NBA Asks FG to Retrace Its Steps Over Onnoghen’s Prosecution
The Nigeria Bar Association (NBA) has called on the federal government to retrace its steps over the trial of Walter Onnoghen, chief justice of Nigeria (CJN).
The association, in a statement signed by Paul Usoro, its president, said dues process must be followed and rule of law upheld.
The Code of Conduct Tribunal (CCT) had filed a six-count charge of false assets declaration against Onnoghen after a petition by the Anti-Corruption and Research Based Data Initiative (ARDI).
“Ahead of the scheduled resumption of proceedings at the Code of Conduct Tribunal (“CCT”) tomorrow, 22 January 2019, the Nigerian Bar Association again calls on the Executive Branch of the Federal Government of Nigeria (“FGN”) to discontinue forthwith the prosecution of the Chief Justice of Nigeria (“CJN”), Honorable Mr. Justice Walter S N Onnoghen, GCON before the CCT,” the statement read.
“Now that it is obvious that the immediate goal of the Executive is to remove the CJN from office, we urge the Government to follow due process in attaining that goal,” the statement read.

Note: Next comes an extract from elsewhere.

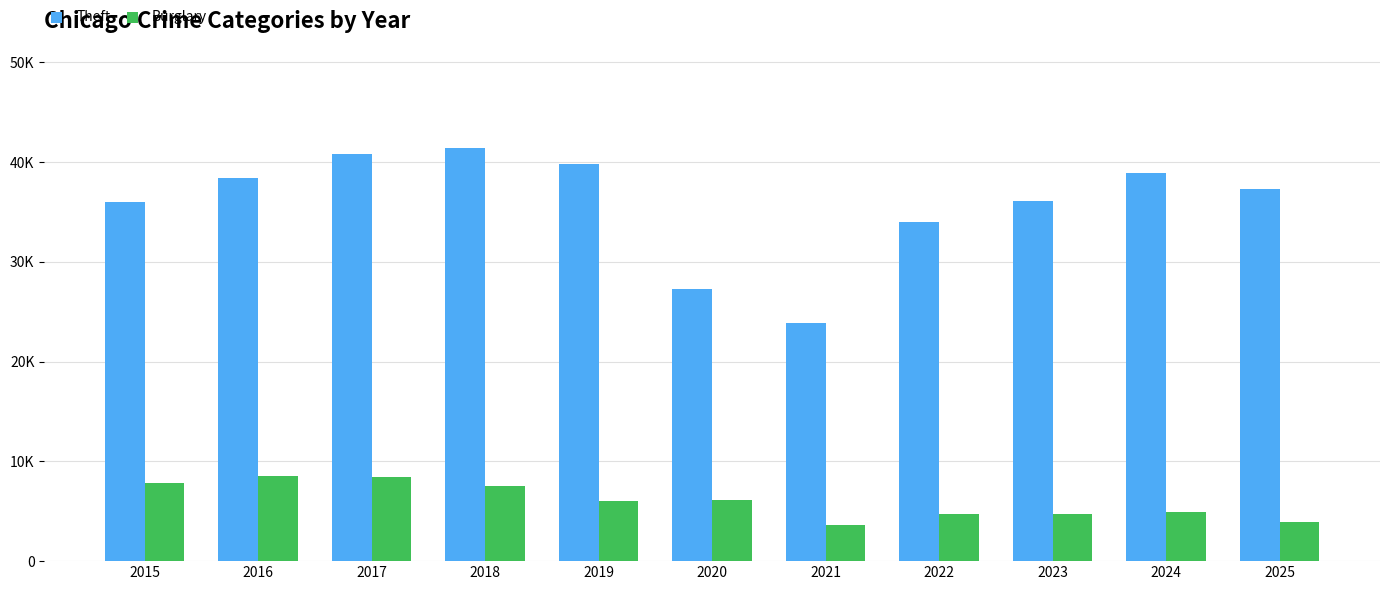

Are the bars grouped side by side (vs. stacked)?

Yes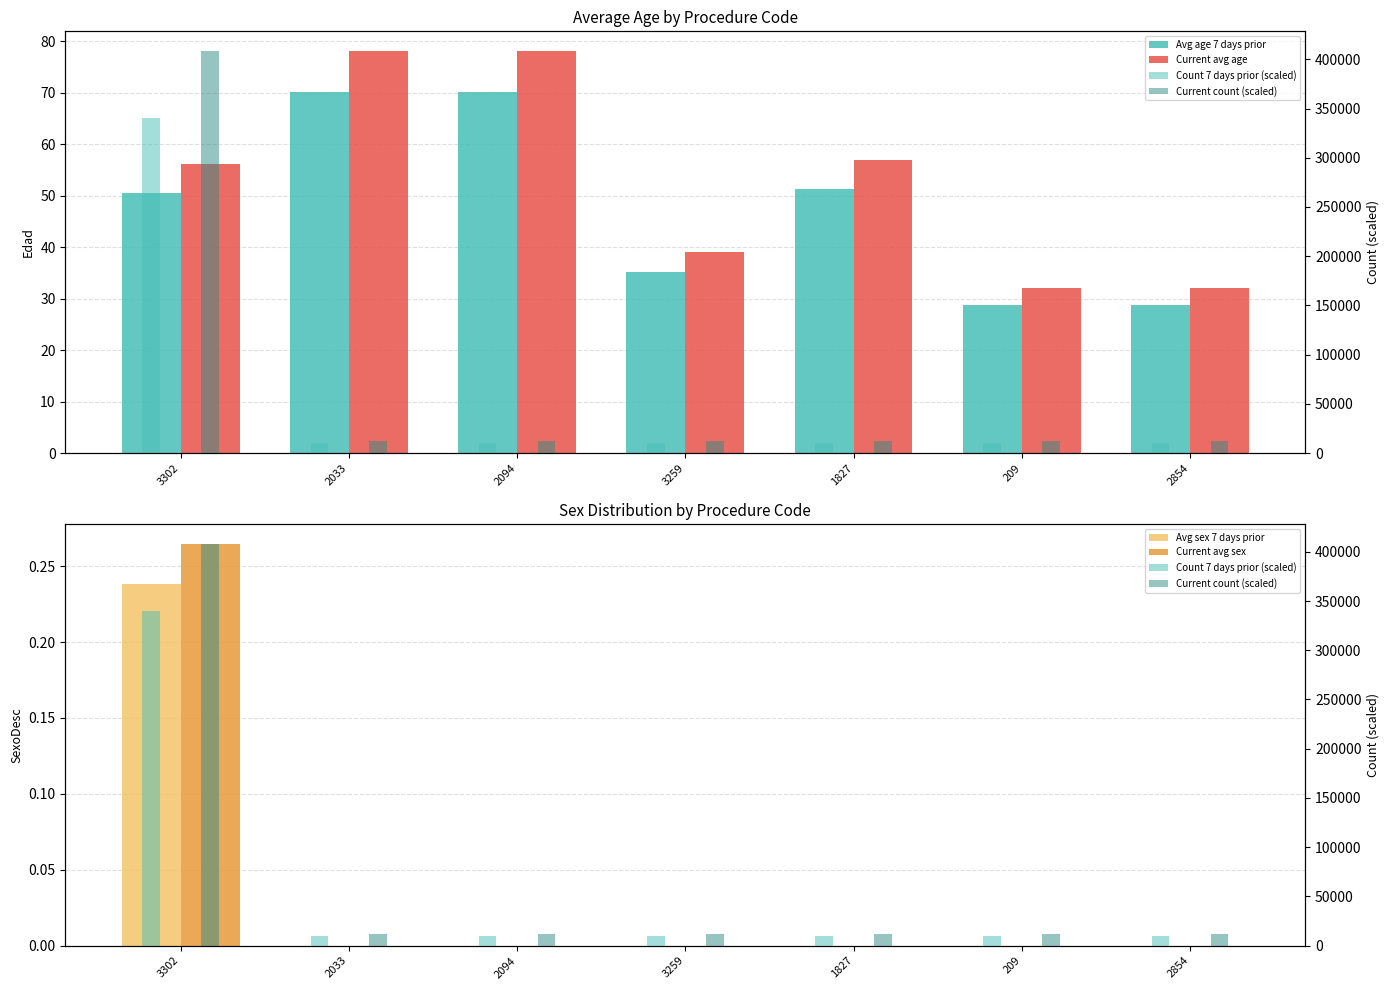

List the labels in order of Avg sex 7 days prior value, smallest first.

2033, 2094, 3259, 1827, 209, 2854, 3302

“Due process is not followed when the Executive Branch of the FGN files an Interlocutory Motion before the Code of Conduct Tribunalfor the removal of the CJN. Such an application disparages, and assaults due process as enshrined in Section 292(1)(a)(i) of the Constitution of the Federal Republic of Nigeria, 1999 (as amended) (“the Constitution”).
“The Constitution leaves no room howsoever for the removal of the CJN from office, whether on a temporary or permanent basis, other than through the process afore-quoted. Being a country governed by laws, the FGN owes us a duty to comply strictly with these provisions of the Constitution for the removal of the CJN. We therefore urge the Executive Branch of the Federal Government to please retrace its steps and discontinue the entire proceedings before the CCT forthwith and follow the constitutional procedure afore-stipulated.”
NBA said it still stands by its previous statement that established judicial precedents dictate that the allegations must be referred to and handled by the National Judicial Council (NJC) and it is only after the NJC’s pronouncement thereon against the CJN can the federal government prosecuting agencies proceed against him before any tribunal or court of law.
The lawyers said the trial constitutes an assault on due process and destroys the justice sector.
The Body of Senior Advocates of Nigeria (BOSAN) had called for respect of the constitution, separation of powers and the proper administration of justice.
Although the national industrial court in Abuja had given an order restraining the arrest of Onnoghen, the government had asked that his accounts be frozen.